▸ Texto em estudo
Descobri três histórias que explicam a origem da denominação dos nativos da cidade do Rio de Janeiro, chamados cariocas. Em uma delas, que acho mais sem graça, o nome vem da aldeia indígena Kariók ou Karióg, outrora situada no sopé do morro da Glória, onde havia uma foz do atual rio Carioca. Outra explicação seria dada pelo significado da palavra em Tupi, traduzida como “casa do branco”.
A terceira, parecida com essa última, mas que acho mais maneira, confere a origem do nome ao apelido que os índios colocaram em uma das primeiras construções portuguesas aqui no Rio, localizada na outra foz do rio Carioca, já na praia do Flamengo. Os índios Tamoios chamavam essa casinha de akari oka, que significa “casa dos cascudos”, em uma referência à semelhança dos portugueses vestidos em suas armaduras com o peixe cascudo.
Agora, qual a importância do rio Carioca?
Conhecer a história do rio Carioca após a colonização é conhecer a história da cidade do Rio de Janeiro. O desenvolvimento da cidade ocorreu após investimentos no serviço de abastecimento de água, principalmente para abastecer o núcleo que crescia onde hoje estão o Castelo e a Praça Mauá. Local estratégico para defesa contra invasões, essa região carecia de fontes abundantes de água e a primeira intervenção era responsável por captar água na Lagoa do Santo Antônio, onde agora fica o Largo da Carioca, levando até a Praça XV, por um caminho que ficou conhecido como Rua do Cano e deu origem à Rua Sete de Setembro.
Com o crescimento da cidade, o volume de água demandado crescia, e o cano não dava vazão suficiente. Foi então, no final do século XVII, que se inicia a mais importante obra de abastecimento da cidade do Rio de Janeiro, permitindo seu desenvolvimento.
O marco mais importante dessas obras ainda está de pé, o Aqueduto da Carioca, ou Arcos da Lapa, como é mais conhecido, já abordado aqui no Cidade das Águas no post Lapa – Matando a sede dos cariocas.

▸ O que fazer
Devolva na íntegra, sem alterar nada, o texto sobre a origem do nome carioca e o rio Carioca. Os dados apresentados adiante vêm de outra fonte.

▸ Dados fornecidos
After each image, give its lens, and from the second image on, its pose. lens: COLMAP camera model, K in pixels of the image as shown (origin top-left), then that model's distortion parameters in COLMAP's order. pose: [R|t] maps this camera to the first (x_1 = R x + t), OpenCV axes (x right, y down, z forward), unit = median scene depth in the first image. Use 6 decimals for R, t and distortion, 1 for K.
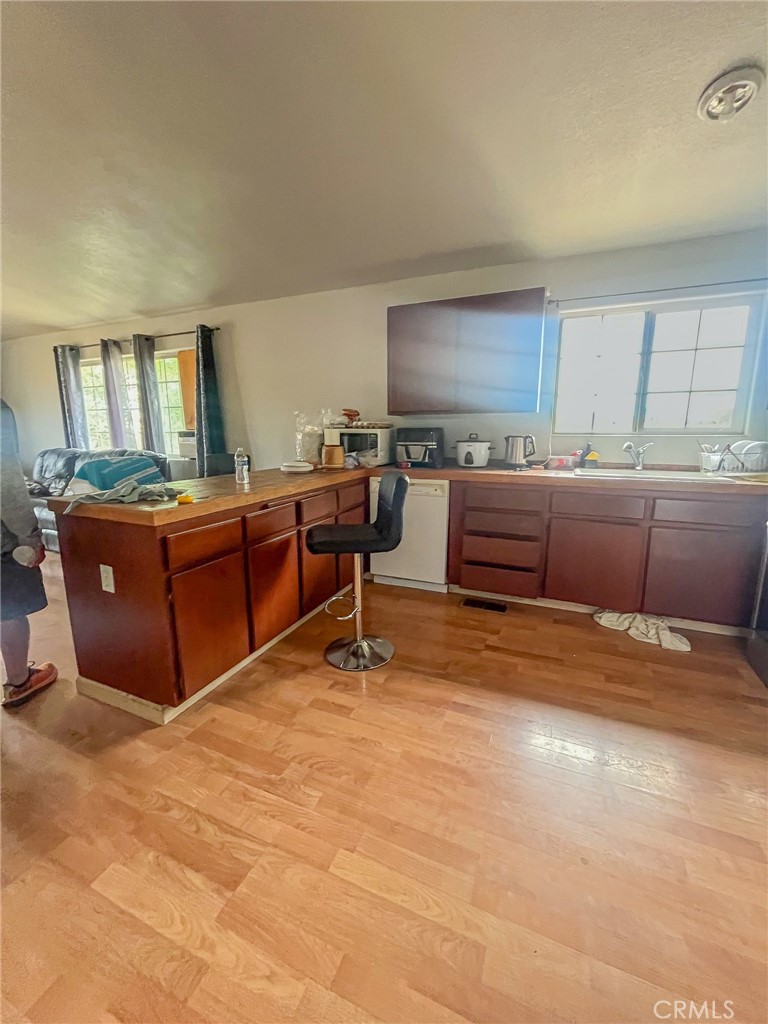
lens RADIAL K [[420.3, 0, 387.0], [0, 420.3, 512.4], [0, 0, 1]] dist [-0.015863, -0.000149]
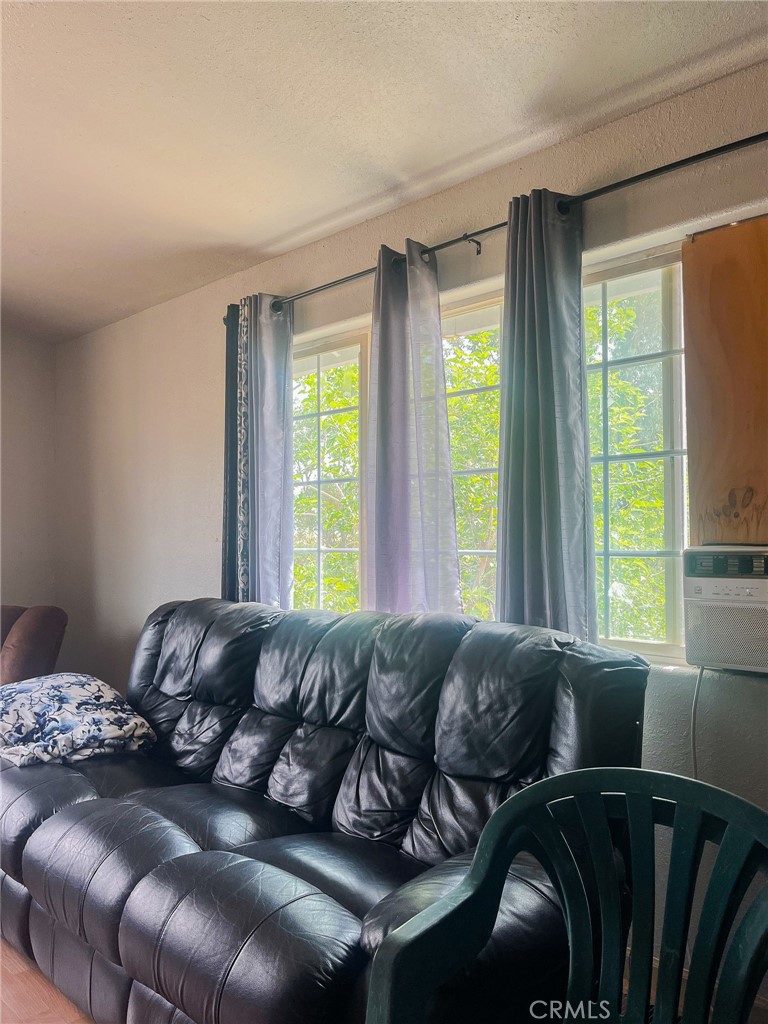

▸ Resposta do exercício
Descobri três histórias que explicam a origem da denominação dos nativos da cidade do Rio de Janeiro, chamados cariocas. Em uma delas, que acho mais sem graça, o nome vem da aldeia indígena Kariók ou Karióg, outrora situada no sopé do morro da Glória, onde havia uma foz do atual rio Carioca. Outra explicação seria dada pelo significado da palavra em Tupi, traduzida como “casa do branco”.
A terceira, parecida com essa última, mas que acho mais maneira, confere a origem do nome ao apelido que os índios colocaram em uma das primeiras construções portuguesas aqui no Rio, localizada na outra foz do rio Carioca, já na praia do Flamengo. Os índios Tamoios chamavam essa casinha de akari oka, que significa “casa dos cascudos”, em uma referência à semelhança dos portugueses vestidos em suas armaduras com o peixe cascudo.
Agora, qual a importância do rio Carioca?
Conhecer a história do rio Carioca após a colonização é conhecer a história da cidade do Rio de Janeiro. O desenvolvimento da cidade ocorreu após investimentos no serviço de abastecimento de água, principalmente para abastecer o núcleo que crescia onde hoje estão o Castelo e a Praça Mauá. Local estratégico para defesa contra invasões, essa região carecia de fontes abundantes de água e a primeira intervenção era responsável por captar água na Lagoa do Santo Antônio, onde agora fica o Largo da Carioca, levando até a Praça XV, por um caminho que ficou conhecido como Rua do Cano e deu origem à Rua Sete de Setembro.
Com o crescimento da cidade, o volume de água demandado crescia, e o cano não dava vazão suficiente. Foi então, no final do século XVII, que se inicia a mais importante obra de abastecimento da cidade do Rio de Janeiro, permitindo seu desenvolvimento.
O marco mais importante dessas obras ainda está de pé, o Aqueduto da Carioca, ou Arcos da Lapa, como é mais conhecido, já abordado aqui no Cidade das Águas no post Lapa – Matando a sede dos cariocas.